▼

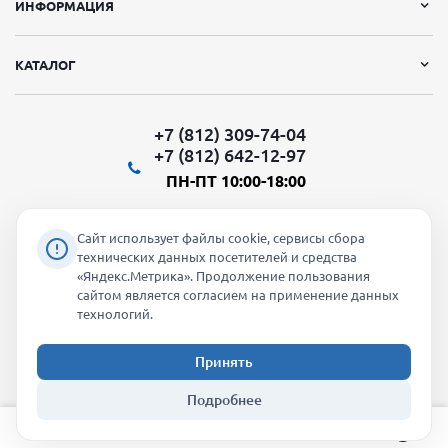
ИНФОРМАЦИЯ
КАТАЛОГ
+7 (812) 309-74-04
+7 (812) 642-12-97
ПН-ПТ 10:00-18:00
Сайт использует файлы cookie, сервисы сбора
технических данных посетителей и средства
«Яндекс.Метрика». Продолжение пользования
Мы в социальных сетях:
сайтом является согласием на применение данных
технологий.
Принять
2026 © "Молти" - оптовый магазин
Подробнее
info@molti-shop.ru
_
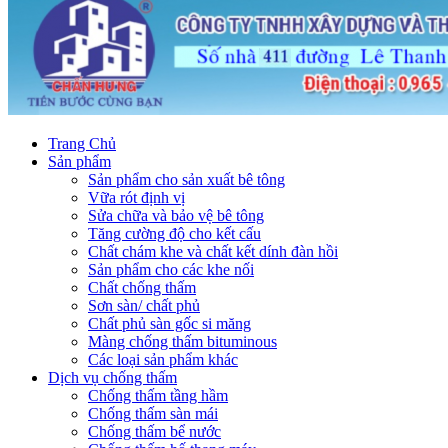
Trang Chủ
Sản phẩm
Sản phẩm cho sản xuất bê tông
Vữa rót định vị
Sửa chữa và bảo vệ bê tông
Tăng cường độ cho kết cấu
Chất chám khe và chất kết dính đàn hồi
Sản phẩm cho các khe nối
Chất chống thấm
Sơn sàn/ chất phủ
Chất phủ sàn gốc si măng
Màng chống thấm bituminous
Các loại sản phẩm khác
Dịch vụ chống thấm
Chống thấm tầng hầm
Chống thấm sàn mái
Chống thấm bể nước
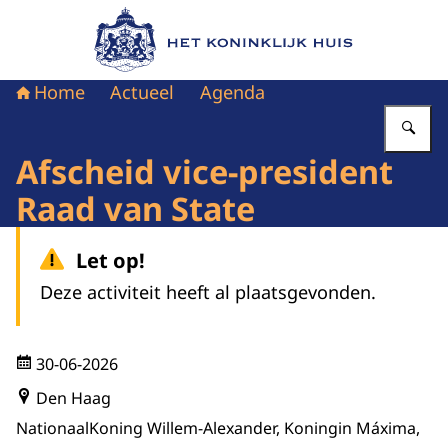
Naar de homepage van Het Koninklijk Huis
Home
Actueel
Agenda
Vu
Afscheid vice-president
Raad van State
Let op!
Deze activiteit heeft al plaatsgevonden.
30-06-2026
Den Haag
Nationaal
Koning Willem-Alexander, Koningin Máxima,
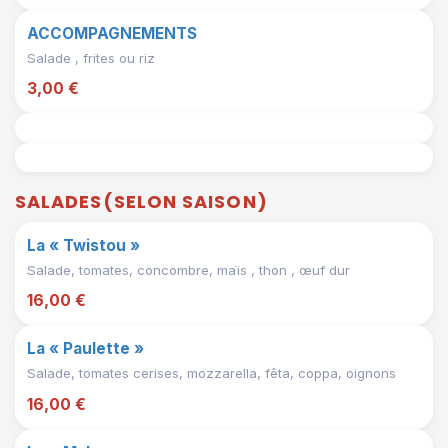
ACCOMPAGNEMENTS
Salade , frites ou riz
3,00 €
SALADES(SELON SAISON)
La « Twistou »
Salade, tomates, concombre, maïs , thon , œuf dur
16,00 €
La « Paulette »
Salade, tomates cerises, mozzarella, fêta, coppa, oignons
16,00 €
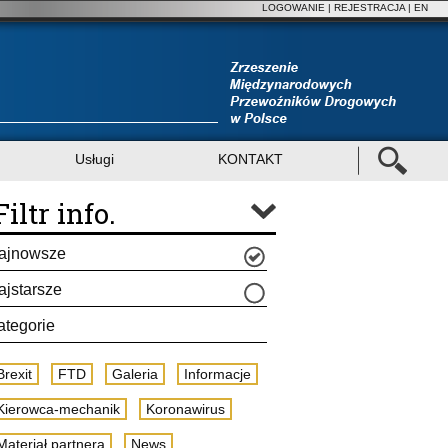
LOGOWANIE
|
REJESTRACJA
| EN
Usługi
KONTAKT
Filtr info.
ajnowsze
ajstarsze
ategorie
Brexit
FTD
Galeria
Informacje
Kierowca-mechanik
Koronawirus
Materiał partnera
News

▲

EXERCISE DIRECTIONS: Omitting the pictures, repeat all entries exactly.

TASK ANSWER:
ИНФОРМАЦИЯ
КАТАЛОГ
+7 (812) 309-74-04
+7 (812) 642-12-97
ПН-ПТ 10:00-18:00
Сайт использует файлы cookie, сервисы сбора
технических данных посетителей и средства
«Яндекс.Метрика». Продолжение пользования
Мы в социальных сетях:
сайтом является согласием на применение данных
технологий.
Принять
2026 © "Молти" - оптовый магазин
Подробнее
info@molti-shop.ru
_
Trang Chủ
Sản phẩm
Sản phẩm cho sản xuất bê tông
Vữa rót định vị
Sửa chữa và bảo vệ bê tông
Tăng cường độ cho kết cấu
Chất chám khe và chất kết dính đàn hồi
Sản phẩm cho các khe nối
Chất chống thấm
Sơn sàn/ chất phủ
Chất phủ sàn gốc si măng
Màng chống thấm bituminous
Các loại sản phẩm khác
Dịch vụ chống thấm
Chống thấm tầng hầm
Chống thấm sàn mái
Chống thấm bể nước
Naar de homepage van Het Koninklijk Huis
Home
Actueel
Agenda
Vu
Afscheid vice-president
Raad van State
Let op!
Deze activiteit heeft al plaatsgevonden.
30-06-2026
Den Haag
Nationaal
Koning Willem-Alexander, Koningin Máxima,
ACCOMPAGNEMENTS
Salade , frites ou riz
3,00 €
SALADES(SELON SAISON)
La « Twistou »
Salade, tomates, concombre, maïs , thon , œuf dur
16,00 €
La « Paulette »
Salade, tomates cerises, mozzarella, fêta, coppa, oignons
16,00 €
LOGOWANIE
|
REJESTRACJA
| EN
Usługi
KONTAKT
Filtr info.
ajnowsze
ajstarsze
ategorie
Brexit
FTD
Galeria
Informacje
Kierowca-mechanik
Koronawirus
Materiał partnera
News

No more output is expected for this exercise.